Parallel aligned treebanks are treebanks annotated with morphological and syntactic structures aligned at the sentence level and the sub-sentence level. Such data sets are useful for natural language processing and related fields, including automatic word alignment system training and evaluation, transfer-rule extraction, word sense disambiguation, translation lexicon extraction and cultural heritage and cross-linguistic studies. With respect to machine translation system development, parallel aligned treebanks may improve system performance with enhanced syntactic parsers, better rules and knowledge about language pairs and reduced word error rate.

In this release, the source Arabic data was translated into English. Arabic and English treebank annotations were performed independently.
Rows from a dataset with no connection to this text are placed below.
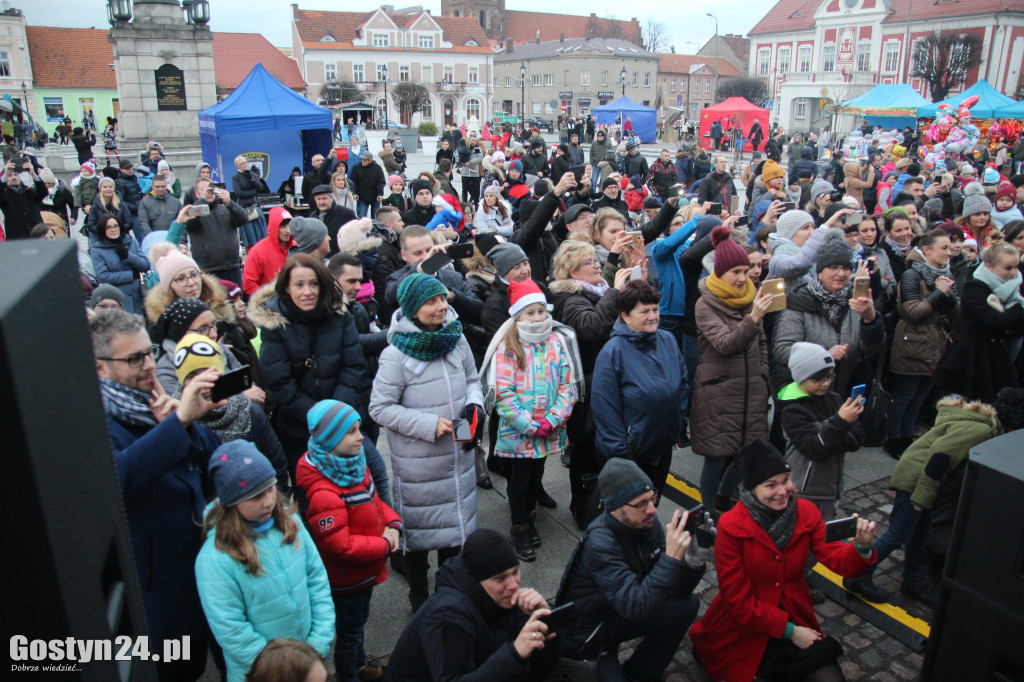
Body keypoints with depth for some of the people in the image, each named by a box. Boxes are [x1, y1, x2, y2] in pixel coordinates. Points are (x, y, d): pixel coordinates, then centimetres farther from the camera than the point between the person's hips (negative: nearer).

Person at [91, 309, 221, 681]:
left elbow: (212, 453, 0)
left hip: (198, 562, 7)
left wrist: (185, 422, -19)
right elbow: (116, 477, -40)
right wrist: (178, 421, -44)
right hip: (155, 590, -7)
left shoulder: (155, 398, 2)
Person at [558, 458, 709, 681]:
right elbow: (635, 608, -36)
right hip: (586, 635, -6)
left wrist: (696, 557, -25)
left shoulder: (648, 522, -11)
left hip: (620, 616, 6)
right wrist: (671, 558, -39)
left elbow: (678, 590, -7)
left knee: (687, 604, -9)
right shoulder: (601, 544, -30)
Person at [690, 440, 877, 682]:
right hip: (743, 631, -3)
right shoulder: (731, 526, -19)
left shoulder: (806, 512, -6)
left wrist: (861, 548, -34)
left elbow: (837, 560, -13)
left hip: (795, 620, 4)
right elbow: (737, 601, -16)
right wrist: (789, 631, -16)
The parallel texts were then word aligned.

LDC previously released Arabic-English Parallel Aligned Treebanks as follows:

This release consists of Arabic source web data (newsgroups, weblogs) collected by LDC in 2004 and 2005. All data is encoded as UTF-8. A count of files, words, tokens and segments is below.

Language	Files	Words	Tokens	Segments
Arabic	162	46,710	69,766	3,178

Note: Word count is based on the untokenized Arabic source, token count is based on the ATB-tokenized Arabic source.

The purpose of the GALE word alignment task was to find correspondences between words, phrases or groups of words in a set of parallel texts. Arabic-English word alignment annotation consisted of the following tasks:

Identifying different types of links: translated (correct or incorrect) and not translated (correct or incorrect)
Identifying sentence segments not suitable for annotation, e.g., blank segments, incorrectly-segmented segments, segments with foreign languages
Tagging unmatched words attached to other words or phrases

GALE Arabic-English Parallel Aligned Treebank -- Web Training is distributed via web download.

2014 Subscription Members will automatically receive two copies of this data on disc. 2014 Standard Members may request a copy as part of their 16 free membership corpora. Non-members may license this data for a fee.

(3) Multi-Channel WSJ Audio (MCWSJ) was developed by the Centre for Speech Technology Research at the University of Edinburgh and contains approximately 100 hours of recorded speech from 45 British English speakers. Participants read Wall Street Journal texts published in 1987-1989 in three recording scenarios: a single stationary speaker, two stationary overlapping speakers and one single moving speaker.

This corpus was designed to address the challenges of speech recognition in meetings, which often occur in rooms with non-ideal acoustic conditions and significant background noise, and may contain large sections of overlapping speech. Using headset microphones represents one approach, but meeting participants may be reluctant to wear them. Microphone arrays are another option. MCWSJ supports research in large vocabulary tasks using microphone arrays. The news sentences read by speakers are taken from WSJCAM0 Cambridge Read News, a corpus originally developed for large vocabulary continuous speech recognition experiments, which in turn was based on CSR-I (WSJ0) Complete, made available by LDC to support large vocabulary continuous speech recognition initiatives.

Speakers reading news text from prompts were recorded using a headset microphone, a lapel microphone and an eight-channel microphone array. In the single speaker scenario, participants read from six fixed positions. Fixed positions were assigned for the entire recording in the overlapping scenario. For the moving scenario, participants moved from one position to the next while reading.

Fifteen speakers were recorded for the single scenario, nine pairs for the overlapping scenario and nine individuals for the moving scenario. Each read approximately 90 sentences.

Multi-Channel WSJ Audio is distributed on 2 DVD-ROM.

2014 Subscription Members will receive a copy of this data provided that they have completed the User License Agreement for Multi-Channel WSJ Audio LDC2014S03. 2014 Standard Members may request a copy as part of their 16 free membership corpora. Non-members may license this data for a fee.